> _Work to be completed_: Line by line, output the material without altering anything.
§
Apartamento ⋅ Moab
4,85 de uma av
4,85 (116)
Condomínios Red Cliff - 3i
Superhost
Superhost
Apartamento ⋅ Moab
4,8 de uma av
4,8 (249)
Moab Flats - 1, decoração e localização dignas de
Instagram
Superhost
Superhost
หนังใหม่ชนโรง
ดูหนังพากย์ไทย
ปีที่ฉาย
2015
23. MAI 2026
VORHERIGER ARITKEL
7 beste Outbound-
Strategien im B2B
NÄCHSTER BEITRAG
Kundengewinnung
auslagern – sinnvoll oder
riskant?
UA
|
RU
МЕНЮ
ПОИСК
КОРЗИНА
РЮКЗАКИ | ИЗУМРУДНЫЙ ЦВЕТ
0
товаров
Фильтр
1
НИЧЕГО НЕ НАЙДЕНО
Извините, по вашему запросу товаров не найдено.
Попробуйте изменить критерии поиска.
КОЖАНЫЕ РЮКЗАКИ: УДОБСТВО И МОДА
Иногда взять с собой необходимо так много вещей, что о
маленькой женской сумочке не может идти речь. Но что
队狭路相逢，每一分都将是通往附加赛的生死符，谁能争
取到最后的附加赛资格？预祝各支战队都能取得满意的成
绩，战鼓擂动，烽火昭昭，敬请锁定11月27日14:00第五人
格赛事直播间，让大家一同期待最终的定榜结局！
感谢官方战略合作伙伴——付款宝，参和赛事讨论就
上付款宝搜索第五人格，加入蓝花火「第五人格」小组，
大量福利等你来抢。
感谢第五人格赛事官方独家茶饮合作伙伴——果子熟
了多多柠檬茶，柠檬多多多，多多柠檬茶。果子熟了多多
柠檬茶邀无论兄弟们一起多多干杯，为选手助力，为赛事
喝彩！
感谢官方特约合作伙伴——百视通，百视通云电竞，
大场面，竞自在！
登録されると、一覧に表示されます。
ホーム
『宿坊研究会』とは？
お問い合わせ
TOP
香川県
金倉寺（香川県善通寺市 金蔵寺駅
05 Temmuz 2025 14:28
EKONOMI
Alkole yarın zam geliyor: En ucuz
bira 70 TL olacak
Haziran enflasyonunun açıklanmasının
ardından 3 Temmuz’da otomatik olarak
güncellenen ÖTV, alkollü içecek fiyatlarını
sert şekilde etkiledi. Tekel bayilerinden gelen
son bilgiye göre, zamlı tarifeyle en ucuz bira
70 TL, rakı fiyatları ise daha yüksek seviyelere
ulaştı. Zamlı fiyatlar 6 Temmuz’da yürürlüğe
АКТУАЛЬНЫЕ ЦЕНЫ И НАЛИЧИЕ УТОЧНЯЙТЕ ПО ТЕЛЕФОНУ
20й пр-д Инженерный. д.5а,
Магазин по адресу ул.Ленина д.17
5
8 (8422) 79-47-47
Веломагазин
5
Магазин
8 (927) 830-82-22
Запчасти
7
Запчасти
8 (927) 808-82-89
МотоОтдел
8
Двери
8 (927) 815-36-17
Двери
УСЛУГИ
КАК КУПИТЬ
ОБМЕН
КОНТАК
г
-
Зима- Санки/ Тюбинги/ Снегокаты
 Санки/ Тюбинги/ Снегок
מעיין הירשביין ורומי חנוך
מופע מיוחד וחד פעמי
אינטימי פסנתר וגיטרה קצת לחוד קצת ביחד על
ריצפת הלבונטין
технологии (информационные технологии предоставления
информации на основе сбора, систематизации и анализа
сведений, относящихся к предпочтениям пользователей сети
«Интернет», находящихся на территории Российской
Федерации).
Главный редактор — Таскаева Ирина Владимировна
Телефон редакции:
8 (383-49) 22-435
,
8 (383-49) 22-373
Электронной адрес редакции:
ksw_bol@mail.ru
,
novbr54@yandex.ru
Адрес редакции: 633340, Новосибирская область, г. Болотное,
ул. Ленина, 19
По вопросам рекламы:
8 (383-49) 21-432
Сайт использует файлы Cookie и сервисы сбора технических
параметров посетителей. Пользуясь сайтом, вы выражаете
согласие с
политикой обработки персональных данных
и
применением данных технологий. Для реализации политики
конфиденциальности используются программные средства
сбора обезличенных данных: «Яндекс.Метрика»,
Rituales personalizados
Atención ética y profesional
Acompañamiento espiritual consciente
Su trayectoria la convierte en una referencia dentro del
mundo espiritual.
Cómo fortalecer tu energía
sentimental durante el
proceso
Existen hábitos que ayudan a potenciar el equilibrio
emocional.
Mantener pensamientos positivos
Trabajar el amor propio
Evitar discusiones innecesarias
§
> _Result for this task_:
Apartamento ⋅ Moab
4,85 de uma av
4,85 (116)
Condomínios Red Cliff - 3i
Superhost
Superhost
Apartamento ⋅ Moab
4,8 de uma av
4,8 (249)
Moab Flats - 1, decoração e localização dignas de
Instagram
Superhost
Superhost
หนังใหม่ชนโรง
ดูหนังพากย์ไทย
ปีที่ฉาย
2015
23. MAI 2026
VORHERIGER ARITKEL
7 beste Outbound-
Strategien im B2B
NÄCHSTER BEITRAG
Kundengewinnung
auslagern – sinnvoll oder
riskant?
UA
|
RU
МЕНЮ
ПОИСК
КОРЗИНА
РЮКЗАКИ | ИЗУМРУДНЫЙ ЦВЕТ
0
товаров
Фильтр
1
НИЧЕГО НЕ НАЙДЕНО
Извините, по вашему запросу товаров не найдено.
Попробуйте изменить критерии поиска.
КОЖАНЫЕ РЮКЗАКИ: УДОБСТВО И МОДА
Иногда взять с собой необходимо так много вещей, что о
маленькой женской сумочке не может идти речь. Но что
队狭路相逢，每一分都将是通往附加赛的生死符，谁能争
取到最后的附加赛资格？预祝各支战队都能取得满意的成
绩，战鼓擂动，烽火昭昭，敬请锁定11月27日14:00第五人
格赛事直播间，让大家一同期待最终的定榜结局！
感谢官方战略合作伙伴——付款宝，参和赛事讨论就
上付款宝搜索第五人格，加入蓝花火「第五人格」小组，
大量福利等你来抢。
感谢第五人格赛事官方独家茶饮合作伙伴——果子熟
了多多柠檬茶，柠檬多多多，多多柠檬茶。果子熟了多多
柠檬茶邀无论兄弟们一起多多干杯，为选手助力，为赛事
喝彩！
感谢官方特约合作伙伴——百视通，百视通云电竞，
大场面，竞自在！
登録されると、一覧に表示されます。
ホーム
『宿坊研究会』とは？
お問い合わせ
TOP
香川県
金倉寺（香川県善通寺市 金蔵寺駅
05 Temmuz 2025 14:28
EKONOMI
Alkole yarın zam geliyor: En ucuz
bira 70 TL olacak
Haziran enflasyonunun açıklanmasının
ardından 3 Temmuz’da otomatik olarak
güncellenen ÖTV, alkollü içecek fiyatlarını
sert şekilde etkiledi. Tekel bayilerinden gelen
son bilgiye göre, zamlı tarifeyle en ucuz bira
70 TL, rakı fiyatları ise daha yüksek seviyelere
ulaştı. Zamlı fiyatlar 6 Temmuz’da yürürlüğe
АКТУАЛЬНЫЕ ЦЕНЫ И НАЛИЧИЕ УТОЧНЯЙТЕ ПО ТЕЛЕФОНУ
20й пр-д Инженерный. д.5а,
Магазин по адресу ул.Ленина д.17
5
8 (8422) 79-47-47
Веломагазин
5
Магазин
8 (927) 830-82-22
Запчасти
7
Запчасти
8 (927) 808-82-89
МотоОтдел
8
Двери
8 (927) 815-36-17
Двери
УСЛУГИ
КАК КУПИТЬ
ОБМЕН
КОНТАК
г
-
Зима- Санки/ Тюбинги/ Снегокаты
 Санки/ Тюбинги/ Снегок
מעיין הירשביין ורומי חנוך
מופע מיוחד וחד פעמי
אינטימי פסנתר וגיטרה קצת לחוד קצת ביחד על
ריצפת הלבונטין
технологии (информационные технологии предоставления
информации на основе сбора, систематизации и анализа
сведений, относящихся к предпочтениям пользователей сети
«Интернет», находящихся на территории Российской
Федерации).
Главный редактор — Таскаева Ирина Владимировна
Телефон редакции:
8 (383-49) 22-435
,
8 (383-49) 22-373
Электронной адрес редакции:
ksw_bol@mail.ru
,
novbr54@yandex.ru
Адрес редакции: 633340, Новосибирская область, г. Болотное,
ул. Ленина, 19
По вопросам рекламы:
8 (383-49) 21-432
Сайт использует файлы Cookie и сервисы сбора технических
параметров посетителей. Пользуясь сайтом, вы выражаете
согласие с
политикой обработки персональных данных
и
применением данных технологий. Для реализации политики
конфиденциальности используются программные средства
сбора обезличенных данных: «Яндекс.Метрика»,
Rituales personalizados
Atención ética y profesional
Acompañamiento espiritual consciente
Su trayectoria la convierte en una referencia dentro del
mundo espiritual.
Cómo fortalecer tu energía
sentimental durante el
proceso
Existen hábitos que ayudan a potenciar el equilibrio
emocional.
Mantener pensamientos positivos
Trabajar el amor propio
Evitar discusiones innecesarias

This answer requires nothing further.